## Begin Data excerpts

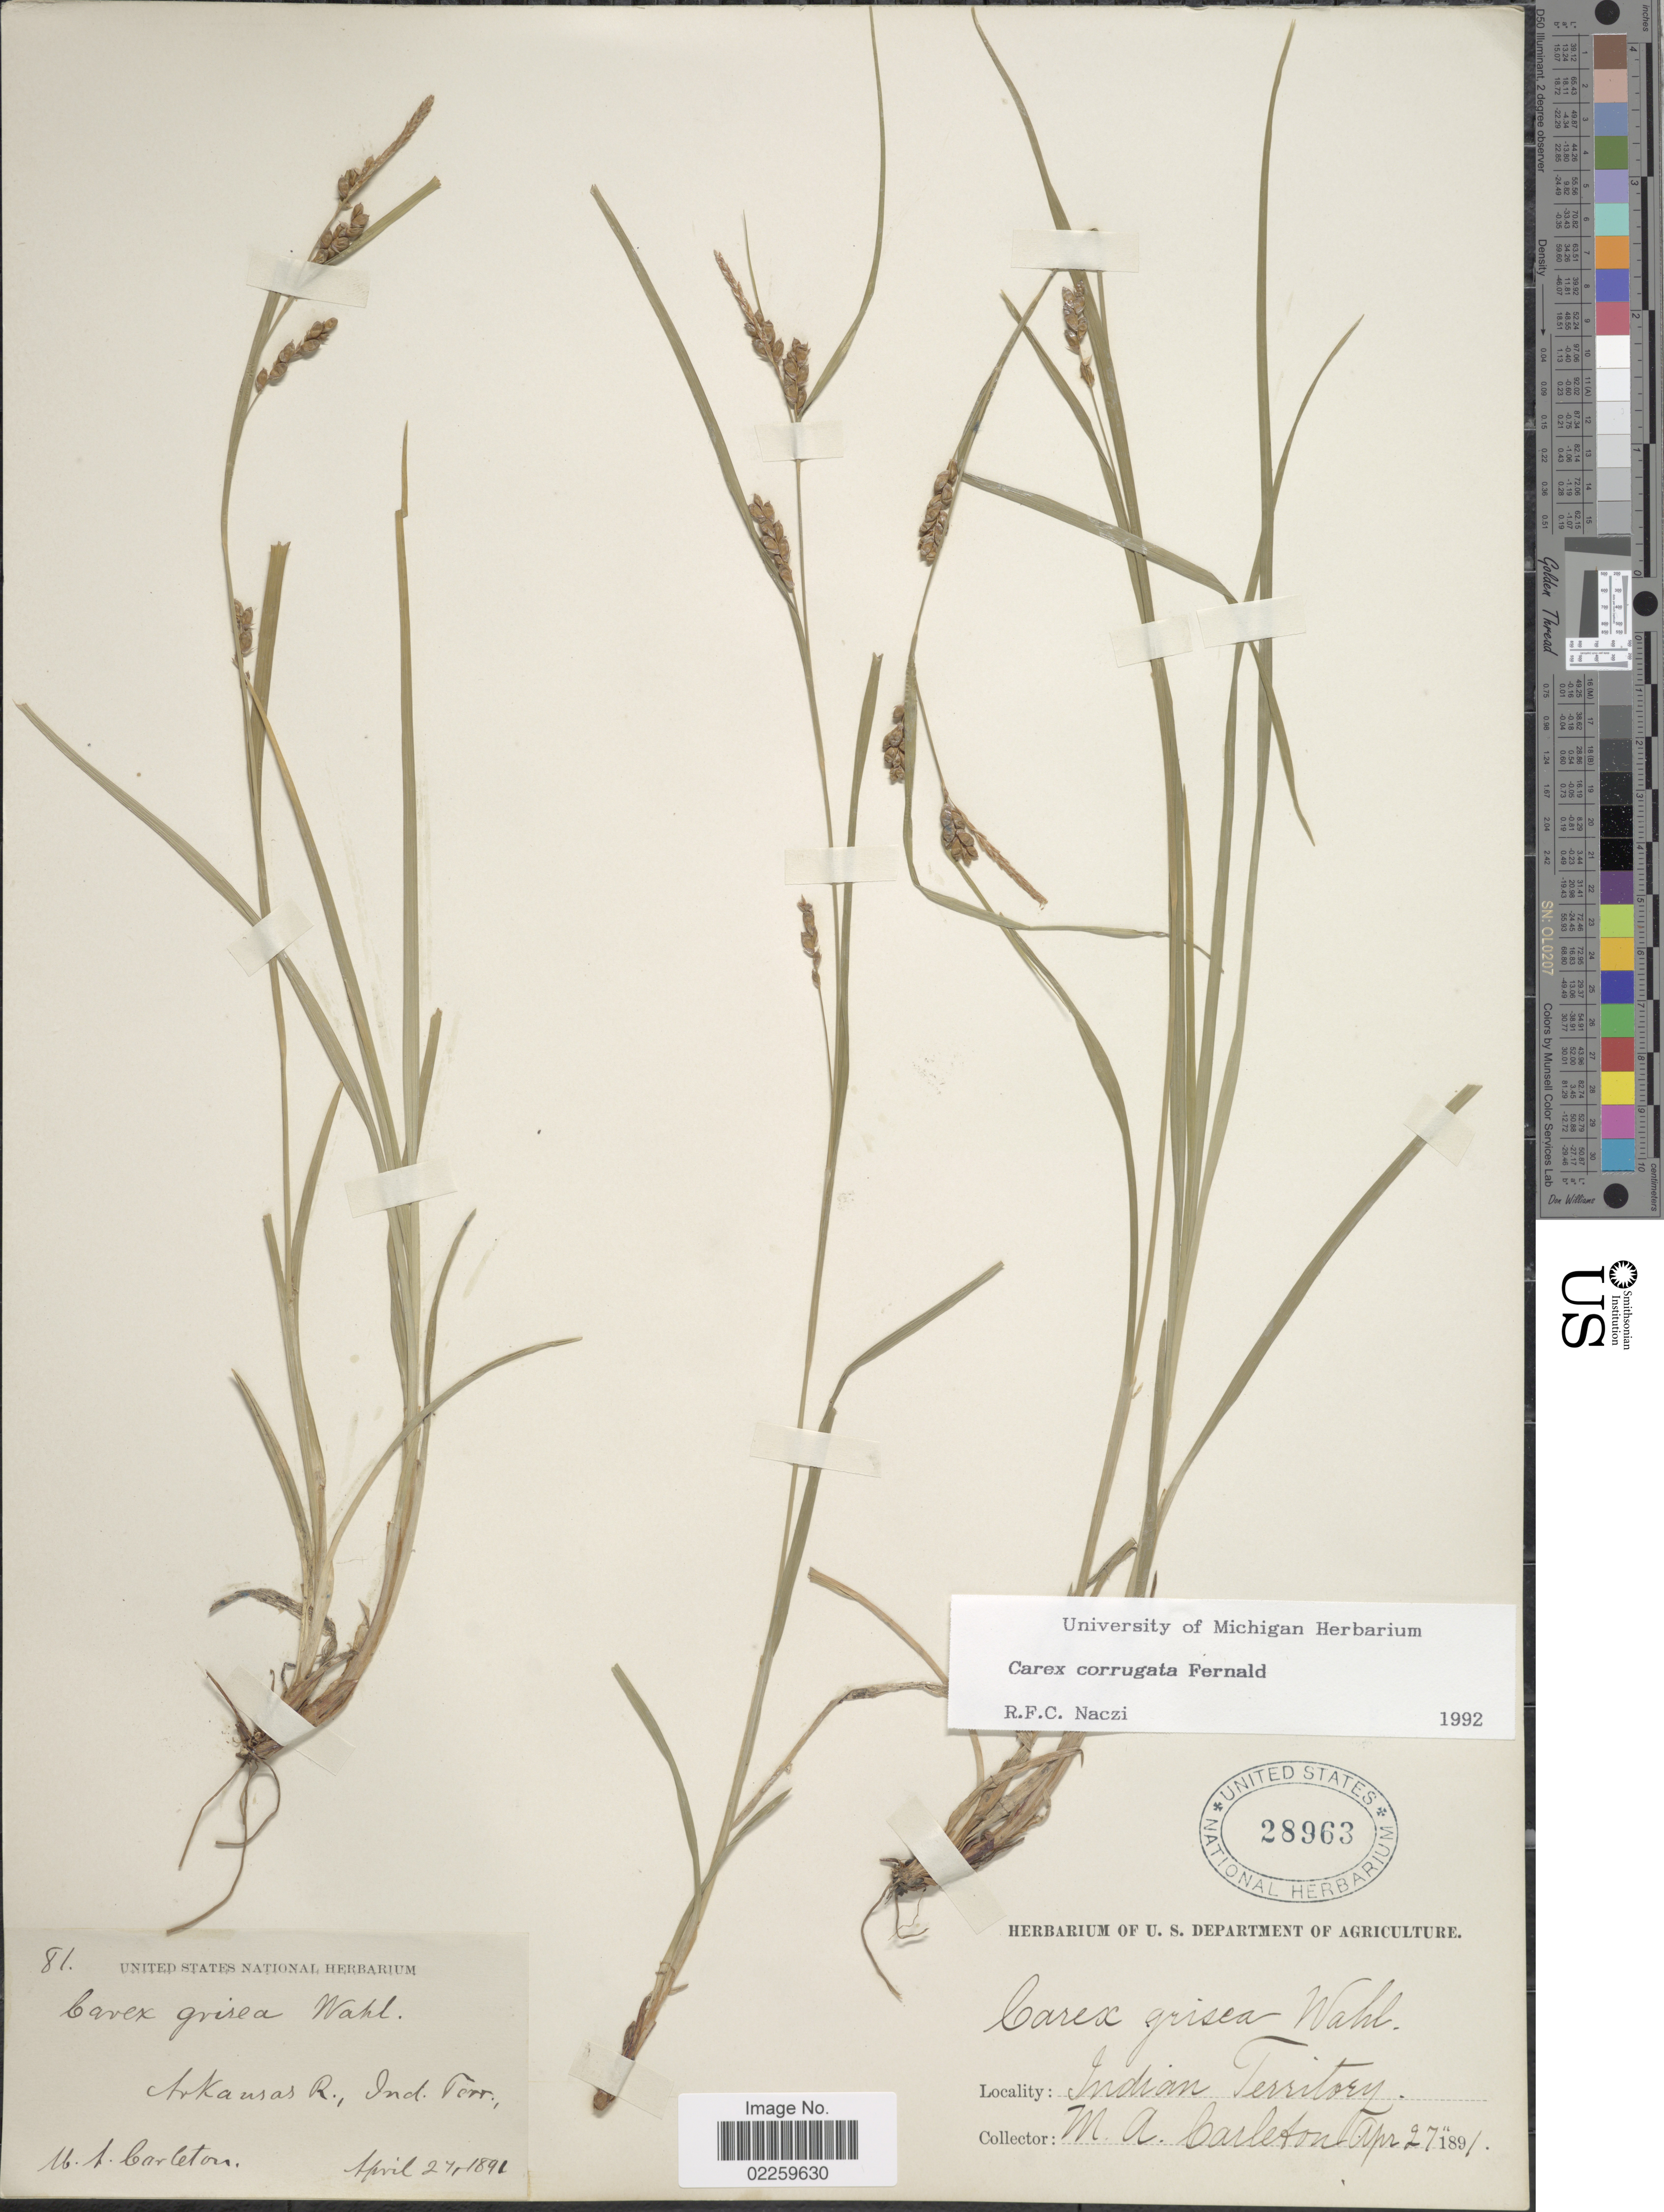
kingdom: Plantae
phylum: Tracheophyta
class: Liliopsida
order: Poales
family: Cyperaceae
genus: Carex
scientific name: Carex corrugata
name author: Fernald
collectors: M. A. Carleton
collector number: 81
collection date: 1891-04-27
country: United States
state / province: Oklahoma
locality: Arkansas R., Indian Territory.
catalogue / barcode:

## End Data excerpts

Copy out every line of the listing above word for word, omitting the picture.

kingdom: Plantae
phylum: Tracheophyta
class: Liliopsida
order: Poales
family: Cyperaceae
genus: Carex
scientific name: Carex corrugata
name author: Fernald
collectors: M. A. Carleton
collector number: 81
collection date: 1891-04-27
country: United States
state / province: Oklahoma
locality: Arkansas R., Indian Territory.
catalogue / barcode:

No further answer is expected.